Heated Rivalry (still) has women in a chokehold. Yes, it’s beloved by gay men, but it also has women—straight, queer, everything else—going absolutely feral for these gay hockey players. It’s easy to see why: Ilya Rozanov (Connor Storrie) and Shane Hollander (Hudson Williams) have the sort of love that transcends gender. There are none of the heterosexual dynamics that straight women in particular are so tired of. And, well, they’re nice to look at, regardless of which way you swing. Altars could be dedicated to the little crucifix that bangs against Ilya’s chest. I, too, have watched that video of Storrie dancing to “Like a Prayer” no fewer than 35 times.
But there’s something else: the women in the show. While it would have been easy to position the women in the two protagonists’ lives as watery, one-dimensional plot devices—or even needy, desperate villains getting in the way—they are anything but. The women in Heated Rivalry are smart, strong, and supportive. They behave in normal, cool ways. They’re also, crucially, quietly important to the story. It’s Elena (Nadine Bhabha) who gently pushes Scott (François Arnaud) to prioritize his love for Kip (Robbie Graham-Kuntz). It’s Svetlana (Ksenia Kharlamova) who emotionally supports Ilya while harboring a tacit awareness of his love for Shane. It’s Rose (Sophie Nélisse) who offers Shane an ear at exactly the moment he needs it.
Nor are they women who exist purely as shoulders to lean on, without fleshed-out lives of their own. Svetlana is a powerhouse hockey obsessive who wants rather than needs Ilya’s love. It’s Shane’s mother, Yuna (Christina Chang), who appears to control the business side of things when it comes to Shane’s career. Rose is a famous actor whom Shane is initially starstruck by, and is often away shooting superhero movies—she’s not chasing after a man whose heart she doesn’t have. When she suspects Shane’s sexuality, she approaches the situation with both kindness and humour (“Like, 70%—actually 80%—of my ex-boyfriends have left me for other guys”). Even Jackie (Kamilla Kowal), the wife of Hayden (Callan Potter), appears to be the one leading the charge in their relationship.

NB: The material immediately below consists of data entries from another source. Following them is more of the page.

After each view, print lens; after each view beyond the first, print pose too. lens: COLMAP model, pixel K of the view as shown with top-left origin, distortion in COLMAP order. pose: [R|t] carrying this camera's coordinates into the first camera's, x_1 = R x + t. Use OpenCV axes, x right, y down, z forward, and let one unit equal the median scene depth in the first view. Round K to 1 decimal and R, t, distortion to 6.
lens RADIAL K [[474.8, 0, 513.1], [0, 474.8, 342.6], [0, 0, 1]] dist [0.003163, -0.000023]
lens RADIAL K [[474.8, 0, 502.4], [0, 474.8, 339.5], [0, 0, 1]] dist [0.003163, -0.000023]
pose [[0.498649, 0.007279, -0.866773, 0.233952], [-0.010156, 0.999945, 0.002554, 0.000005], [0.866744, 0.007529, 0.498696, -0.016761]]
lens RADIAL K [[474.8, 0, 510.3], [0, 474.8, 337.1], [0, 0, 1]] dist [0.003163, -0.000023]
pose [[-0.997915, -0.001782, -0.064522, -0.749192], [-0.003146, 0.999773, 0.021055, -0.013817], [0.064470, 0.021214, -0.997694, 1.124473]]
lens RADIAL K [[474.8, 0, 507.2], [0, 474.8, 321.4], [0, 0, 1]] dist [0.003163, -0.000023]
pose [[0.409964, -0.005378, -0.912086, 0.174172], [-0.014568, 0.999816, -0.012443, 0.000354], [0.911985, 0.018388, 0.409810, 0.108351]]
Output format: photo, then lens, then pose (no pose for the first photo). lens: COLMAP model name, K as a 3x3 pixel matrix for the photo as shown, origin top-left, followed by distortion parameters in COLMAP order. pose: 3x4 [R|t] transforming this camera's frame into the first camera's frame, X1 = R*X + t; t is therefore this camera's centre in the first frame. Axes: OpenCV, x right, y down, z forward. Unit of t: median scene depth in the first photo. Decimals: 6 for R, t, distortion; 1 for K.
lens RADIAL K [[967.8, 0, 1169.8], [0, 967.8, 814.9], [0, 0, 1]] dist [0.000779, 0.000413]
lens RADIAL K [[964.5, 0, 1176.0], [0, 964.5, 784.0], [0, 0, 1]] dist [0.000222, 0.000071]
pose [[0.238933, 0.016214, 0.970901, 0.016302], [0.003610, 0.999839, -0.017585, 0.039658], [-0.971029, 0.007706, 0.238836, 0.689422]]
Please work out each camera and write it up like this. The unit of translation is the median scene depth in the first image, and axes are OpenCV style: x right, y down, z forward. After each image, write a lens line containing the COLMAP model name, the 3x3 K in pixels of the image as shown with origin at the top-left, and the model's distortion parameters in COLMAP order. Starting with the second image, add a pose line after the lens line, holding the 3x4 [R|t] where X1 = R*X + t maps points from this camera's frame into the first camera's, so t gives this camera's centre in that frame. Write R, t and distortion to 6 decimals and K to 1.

Too often, in stories that center men, women are subjugated to flattened stereotypes, if they even make an impact at all. It can make such stories boring for women to watch, and sometimes even uncomfortable. (There’s a reason that, halfway through Oppenheimer, I considered walking out of the theater for the first time in my life.) Of course, women don’t need to be main players when it comes to queer love stories about men because they’re not about us. But I do think the way women are positioned in Heated Rivalry is at least partly responsible for the show’s intense, almost cult-like popularity among women as well as gay men.
As a queer woman, too, I found myself feeling connected to the story rather than isolated from it. I recognized the complicated, messy, euphoric feelings surrounding self-realization. I saw myself in a relationship that exists outside of heteronormative dynamics. I don’t think it’s a coincidence that the show uses t.A.T.u.’s sapphic anthem “All the Things She Said”—interlaying the original with a cover from British producer Harrison, with a male vocal—in one of its most crucial scenes. Queer yearning is queer yearning. Forbidden love often takes the same shape. The show is expansive and clever in its exploration of these themes.
In real life, queer people and straight women have often stuck together. Our stories and struggles are different, but they also run in tandem and exist on the same plane. And while Heated Rivalry is very much about love and sex between two men, the show doesn’t feel the need to disempower women in the process. And therein, I think, lies at least some of its mammoth—and likely enduring—appeal.